Il primo pensiero che si ha entrando in Santeria Toscana 31 alle 18:00, di una domenica a cavallo tra inverno e primavera e a distanza di poco più di due anni dell’arrivo dell’emergenza covid in Italia, e trovarsi la sala all’interno con tante file di sedie e persone già ordinatamente sedute con mascherina è, come si può immaginare, un pensiero intriso di sconforto. “Siamo ancora qui, davvero?” – ho pensato avvicinandomi alle prime file alla ricerca di un posticino fortunato. Ci stiamo avvicinando forse a una nuova libertà anche per i concerti, che dal primo aprile torneranno al 100% di capienza anche al chiuso, ma le date che cadono ancora in questa zona grigia di restrizioni hanno dovuto fare i conti ancora una volta con ciò che si può fare e ciò che non si può, rimodulandosi dove possibile per evitare per l’ennesima volta slittamenti. È quello che è toccato anche alla data milanese di Joan as Police Woman della scorsa domenica: finalmente recuperata ma costretta alle sedie e all’aggiunta di un live pomeridiano per poter stare nei limiti di pubblico consentito.

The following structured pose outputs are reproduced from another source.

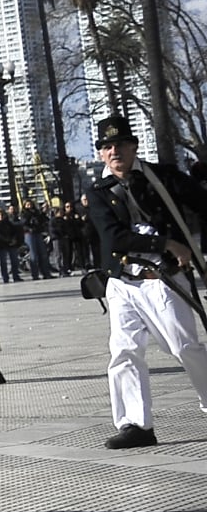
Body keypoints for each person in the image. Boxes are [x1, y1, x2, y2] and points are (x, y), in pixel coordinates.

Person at [85, 115, 207, 449]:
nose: (115, 151)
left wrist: (196, 250)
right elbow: (114, 238)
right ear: (100, 154)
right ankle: (136, 425)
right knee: (123, 352)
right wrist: (166, 243)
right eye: (107, 146)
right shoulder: (97, 192)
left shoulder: (164, 177)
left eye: (121, 144)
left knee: (184, 347)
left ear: (133, 145)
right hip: (123, 282)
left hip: (163, 279)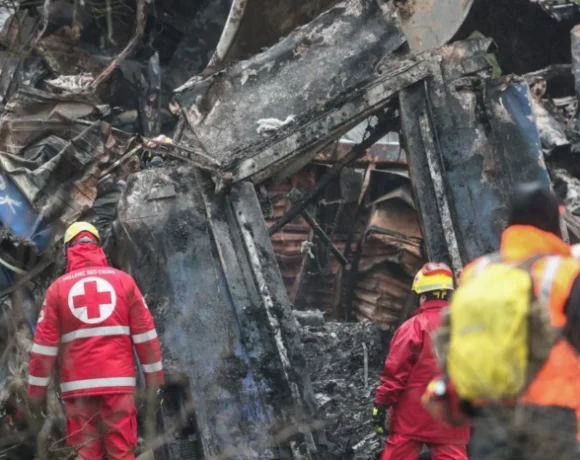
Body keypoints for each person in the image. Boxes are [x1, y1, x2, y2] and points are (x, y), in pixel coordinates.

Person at [425, 182, 580, 460]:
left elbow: (454, 339)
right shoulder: (568, 272)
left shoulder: (476, 272)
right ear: (553, 221)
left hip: (491, 418)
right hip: (553, 418)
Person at [27, 222, 164, 460]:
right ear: (98, 246)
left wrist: (35, 396)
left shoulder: (57, 290)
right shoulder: (124, 282)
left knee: (85, 453)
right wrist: (155, 384)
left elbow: (43, 350)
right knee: (122, 452)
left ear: (68, 249)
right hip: (118, 387)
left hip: (78, 392)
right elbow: (147, 338)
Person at [373, 262, 470, 460]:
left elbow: (395, 374)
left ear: (422, 296)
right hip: (450, 415)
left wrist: (381, 404)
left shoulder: (412, 327)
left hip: (412, 418)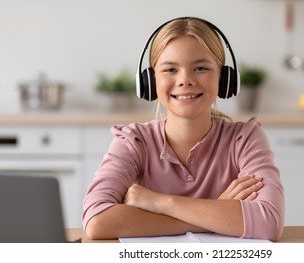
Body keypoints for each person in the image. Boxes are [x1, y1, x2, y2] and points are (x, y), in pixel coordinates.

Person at [82, 17, 284, 241]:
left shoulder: (245, 138)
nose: (185, 80)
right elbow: (97, 221)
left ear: (224, 78)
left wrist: (160, 202)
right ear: (150, 81)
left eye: (200, 68)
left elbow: (268, 222)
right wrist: (216, 211)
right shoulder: (133, 141)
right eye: (170, 69)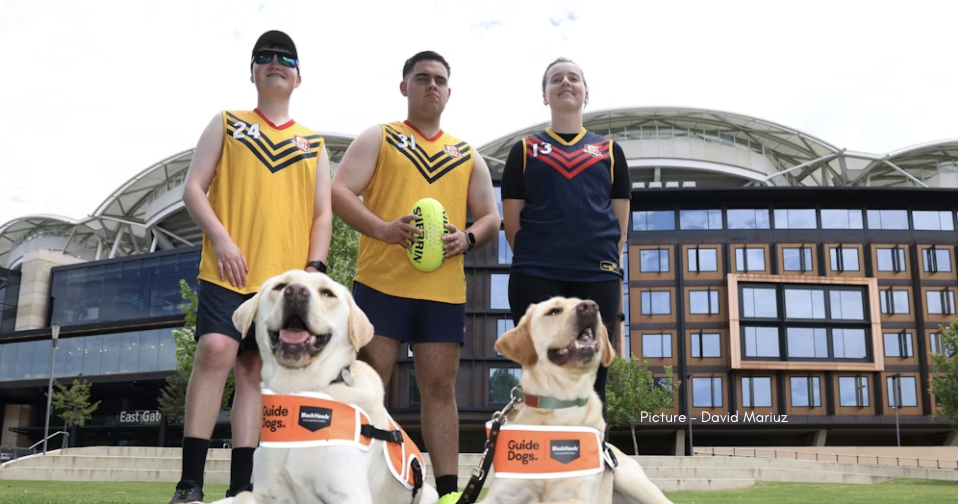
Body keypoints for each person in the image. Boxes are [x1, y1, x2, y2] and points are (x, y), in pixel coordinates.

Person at [168, 30, 333, 504]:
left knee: (253, 372)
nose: (275, 62)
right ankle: (190, 483)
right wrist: (221, 239)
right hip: (228, 271)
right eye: (265, 56)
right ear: (253, 71)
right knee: (216, 351)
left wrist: (313, 271)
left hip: (280, 286)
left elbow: (322, 213)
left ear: (299, 77)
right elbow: (193, 189)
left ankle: (243, 485)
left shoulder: (312, 144)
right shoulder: (227, 123)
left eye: (285, 57)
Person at [330, 50, 500, 501]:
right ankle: (355, 482)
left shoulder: (467, 155)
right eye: (421, 78)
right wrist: (384, 229)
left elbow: (491, 218)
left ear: (449, 91)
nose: (431, 85)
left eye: (439, 80)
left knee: (440, 388)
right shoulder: (380, 137)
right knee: (369, 381)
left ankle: (447, 492)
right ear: (404, 87)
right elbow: (339, 192)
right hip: (380, 283)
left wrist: (466, 239)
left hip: (442, 291)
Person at [500, 57, 632, 436]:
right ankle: (541, 457)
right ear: (545, 95)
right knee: (540, 370)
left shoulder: (609, 152)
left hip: (597, 273)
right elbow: (513, 223)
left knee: (595, 375)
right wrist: (542, 255)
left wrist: (600, 257)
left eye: (574, 78)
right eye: (556, 79)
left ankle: (593, 463)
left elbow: (620, 223)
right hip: (536, 272)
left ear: (586, 93)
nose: (565, 83)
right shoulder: (524, 150)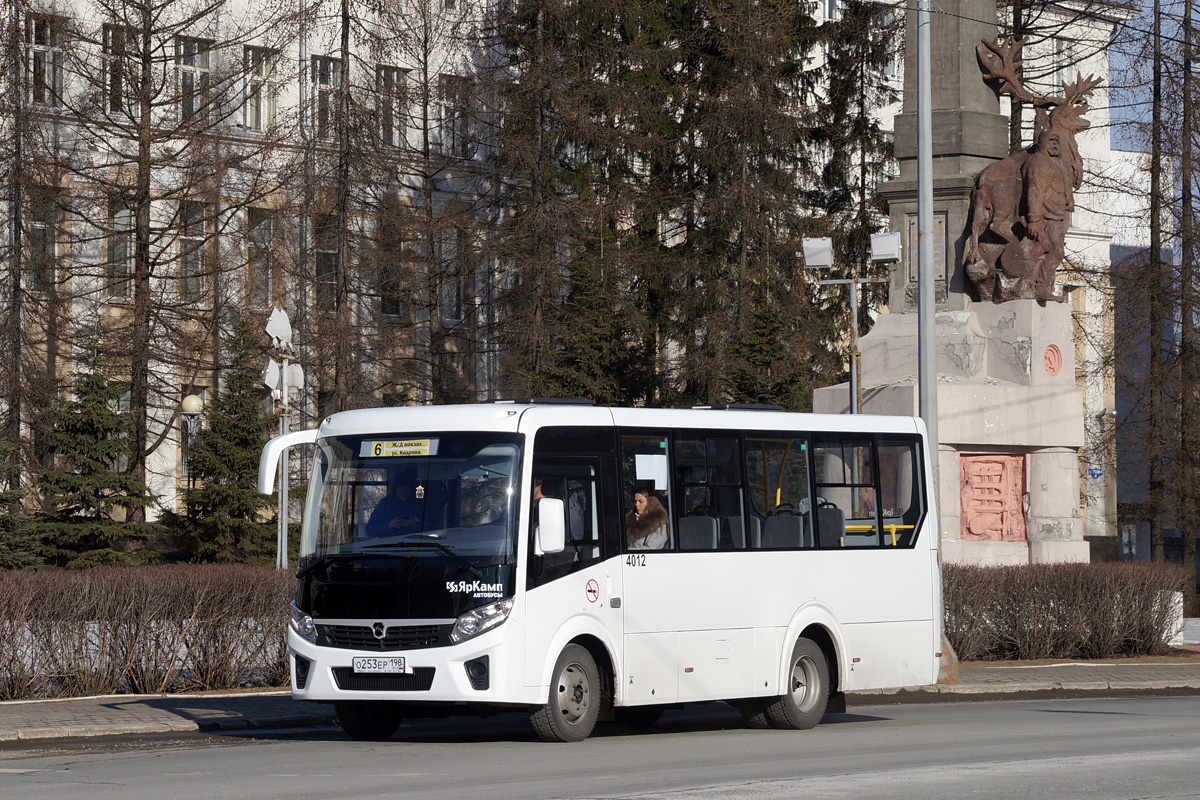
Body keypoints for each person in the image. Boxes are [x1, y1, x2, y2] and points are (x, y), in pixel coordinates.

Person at [366, 469, 422, 536]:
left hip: (415, 544)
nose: (403, 492)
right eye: (400, 489)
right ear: (395, 490)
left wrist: (414, 525)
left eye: (406, 489)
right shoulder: (385, 504)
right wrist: (389, 526)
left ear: (411, 490)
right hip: (388, 543)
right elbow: (370, 529)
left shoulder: (419, 504)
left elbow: (432, 528)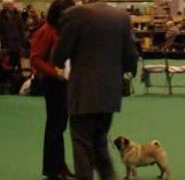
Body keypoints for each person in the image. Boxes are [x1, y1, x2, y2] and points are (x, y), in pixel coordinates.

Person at [52, 0, 139, 179]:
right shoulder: (121, 16)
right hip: (110, 91)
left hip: (83, 90)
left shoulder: (74, 14)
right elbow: (131, 56)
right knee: (100, 141)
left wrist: (60, 61)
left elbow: (59, 55)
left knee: (82, 143)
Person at [29, 0, 75, 179]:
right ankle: (52, 168)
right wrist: (55, 72)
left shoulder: (60, 30)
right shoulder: (46, 31)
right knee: (55, 127)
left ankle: (60, 166)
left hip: (64, 83)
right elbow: (35, 59)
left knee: (60, 126)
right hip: (53, 84)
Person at [0, 0, 25, 71]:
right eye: (11, 5)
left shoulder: (18, 16)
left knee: (17, 65)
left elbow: (22, 30)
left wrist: (23, 43)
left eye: (13, 5)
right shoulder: (0, 18)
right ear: (6, 6)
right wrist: (1, 38)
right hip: (6, 45)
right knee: (6, 64)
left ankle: (17, 79)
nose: (13, 6)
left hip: (16, 45)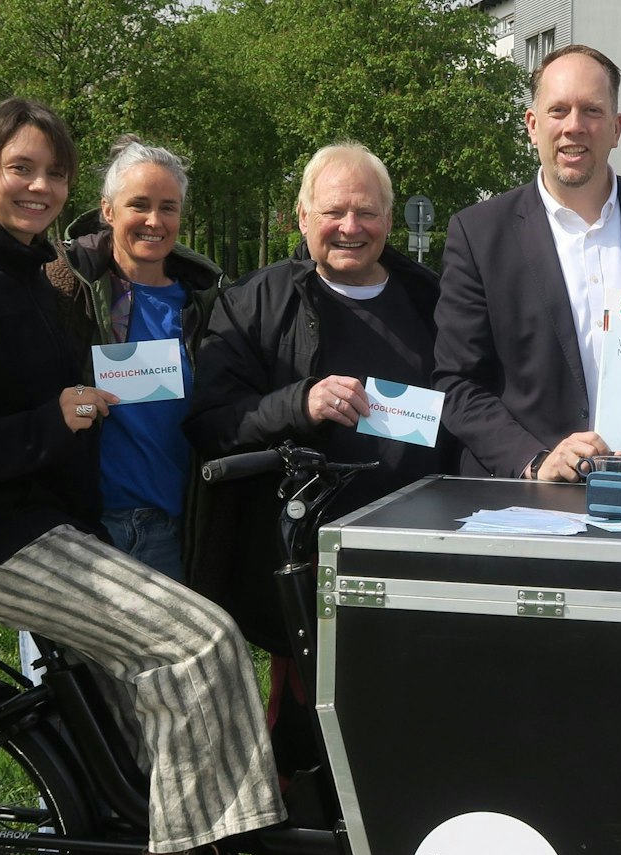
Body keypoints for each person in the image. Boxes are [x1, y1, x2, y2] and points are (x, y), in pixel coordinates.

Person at [0, 98, 291, 855]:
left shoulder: (38, 284)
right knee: (200, 639)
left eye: (52, 171)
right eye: (21, 169)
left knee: (140, 722)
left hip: (56, 527)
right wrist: (51, 420)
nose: (38, 185)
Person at [184, 143, 445, 651]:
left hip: (416, 561)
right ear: (303, 216)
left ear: (388, 219)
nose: (351, 226)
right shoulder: (254, 303)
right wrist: (299, 404)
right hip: (305, 565)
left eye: (366, 212)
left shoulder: (434, 301)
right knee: (309, 723)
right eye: (333, 212)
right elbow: (210, 425)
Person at [433, 44, 621, 484]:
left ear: (616, 127)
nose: (574, 127)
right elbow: (456, 384)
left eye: (592, 111)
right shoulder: (479, 234)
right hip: (528, 499)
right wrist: (535, 459)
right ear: (532, 125)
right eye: (558, 110)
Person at [44, 137, 227, 581]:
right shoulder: (61, 288)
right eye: (139, 205)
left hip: (172, 530)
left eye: (168, 207)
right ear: (108, 211)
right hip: (78, 527)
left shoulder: (208, 302)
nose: (154, 221)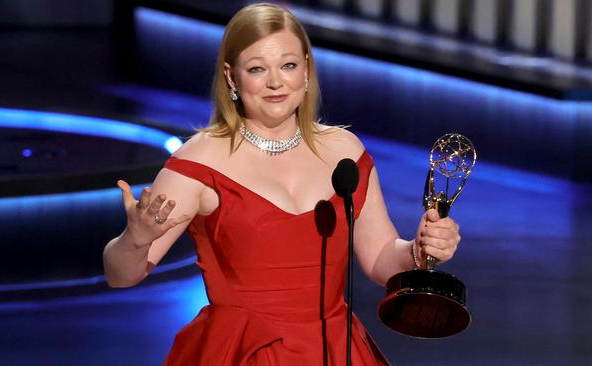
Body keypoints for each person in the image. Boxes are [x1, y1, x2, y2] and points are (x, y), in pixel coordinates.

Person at [103, 3, 461, 365]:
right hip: (243, 353)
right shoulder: (199, 161)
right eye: (257, 69)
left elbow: (381, 258)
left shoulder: (344, 152)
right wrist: (137, 238)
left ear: (306, 70)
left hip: (332, 350)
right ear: (232, 78)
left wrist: (420, 250)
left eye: (288, 65)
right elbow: (121, 275)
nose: (276, 82)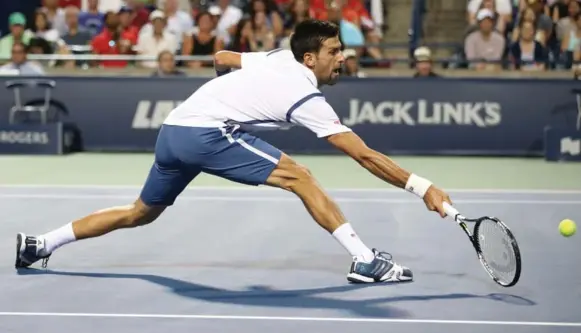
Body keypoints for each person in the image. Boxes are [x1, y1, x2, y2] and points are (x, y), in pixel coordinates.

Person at [15, 20, 452, 284]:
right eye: (334, 52)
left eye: (342, 51)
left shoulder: (278, 58)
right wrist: (422, 187)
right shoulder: (305, 97)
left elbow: (224, 56)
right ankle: (365, 260)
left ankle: (40, 243)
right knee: (300, 176)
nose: (343, 59)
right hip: (206, 134)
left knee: (140, 212)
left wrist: (227, 96)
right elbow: (364, 155)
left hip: (175, 128)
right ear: (309, 59)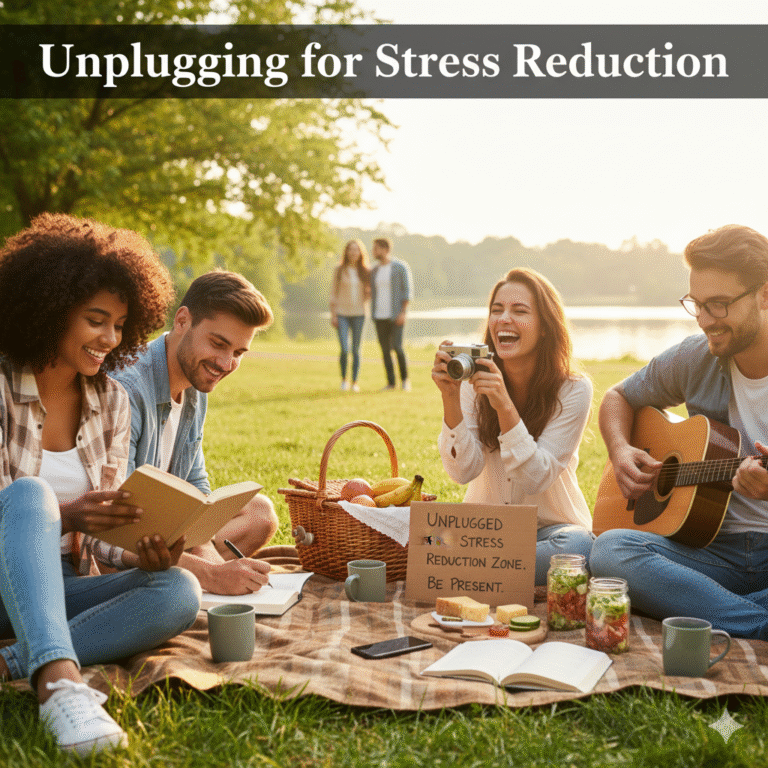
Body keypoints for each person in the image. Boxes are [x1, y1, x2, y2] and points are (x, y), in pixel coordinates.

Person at [0, 213, 201, 755]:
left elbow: (103, 545)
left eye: (119, 325)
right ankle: (61, 685)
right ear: (50, 308)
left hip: (56, 588)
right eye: (96, 321)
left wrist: (144, 551)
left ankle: (13, 661)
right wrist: (66, 516)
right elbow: (21, 520)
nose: (110, 340)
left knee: (179, 590)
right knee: (28, 495)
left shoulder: (110, 400)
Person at [590, 224, 768, 640]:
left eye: (719, 305)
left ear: (765, 293)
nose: (706, 320)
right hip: (709, 551)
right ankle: (757, 622)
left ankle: (716, 609)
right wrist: (620, 450)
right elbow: (618, 396)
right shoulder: (695, 357)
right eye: (697, 304)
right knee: (611, 550)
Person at [112, 270, 279, 597]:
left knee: (259, 514)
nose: (225, 363)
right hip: (123, 544)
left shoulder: (195, 386)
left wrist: (214, 562)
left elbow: (197, 488)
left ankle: (196, 576)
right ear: (182, 321)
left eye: (238, 353)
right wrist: (214, 574)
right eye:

Eppure, eppure, eppure – suonerà sicuramente retorico e un po’ romantico – c’è sempre qualcosa che in situazioni del genere si accende e rimette in qualche modo tutto al suo posto, o quanto meno ti fa dimenticare delle dissonanze e delle incongruenze. E in questo caso quel momento è quando entra lei, Joan Wasser, con una presenza scenica per cui potrebbe pure non dire una parola anche se siamo a un concerto e staremmo tutti a guardarla per due ore. Con lei ci sono il batterista Parker Kindred (Antony & The Johnsons) e il bassista Jacob Silver (Lee Fields) che la accompagnano in questo tour. La scaletta di canzoni proposte si muove ovviamente dall’ultimo album, uscito a fine 2021 e probabilmente uno dei più belli dell’anno, “The Solution is Restless” a recuperi da “The Deep Field” come “The Magic”. Tra sonorità vecchie e nuove, quindi, che permettono alla newyorkese di muoversi dalla tastiera alla chitarra e scaricare ovunque sul palco la sua energia.
Non so che atmosfera abbia accompagnato poi il live serale, e che mood abbiano avuto loro sul palco quando l’onere e l’emozione di rompere il ghiaccio con una platea seduta era già andato. Ma per noi del pomeriggio la piega presa è stata proprio quella della domenica un po’ chill, in cui non vuoi far tardi, ma solo goderti quel momento della giornata per ricaricarti prima della ripresa con le incombenze della vita del lunedì. Tra una canzone e l’altra della copiosa discografia dell’artista e qualche cover (“Sweet Thing” di David Bowie già nel suo repertorio) non sono mancati momenti di scambio e di sorrisi. Un fiume di battute tra loro – a cui si vede che il mix piace – , tra lei e noi, travolti dall’euforia di una grande voce che non vedeva l’ora di tornare a riempire le sale da concerti. Tanti grazie, che sembrano quasi scontati alla fine di ogni canzone, ma che dopo tutto quello che il settore musicale ha vissuto sai anche che valgono un po’ di più.
Non è infatti mancata neanche un po’ di commozione sulle note di una struggente “We Don’t Own It” spezzacuore. Ma soprattutto quando a un certo punto si è fermata, in piedi davanti all’asta del microfono, e con la voce spezzata ci ha detto: “Due anni fa quando New York iniziava a essere decimata, ho pensato spesso a voi… Grazie per essere ancora vivi!”. Eravamo lì, seduti, il futuro di tutti ancora tra la nebbia che non ti permette di vedere al di là del proprio naso, ma sicuramente ancora vivi. Grazie a te, Joan. Se tutto va bene, ci rivediamo presto.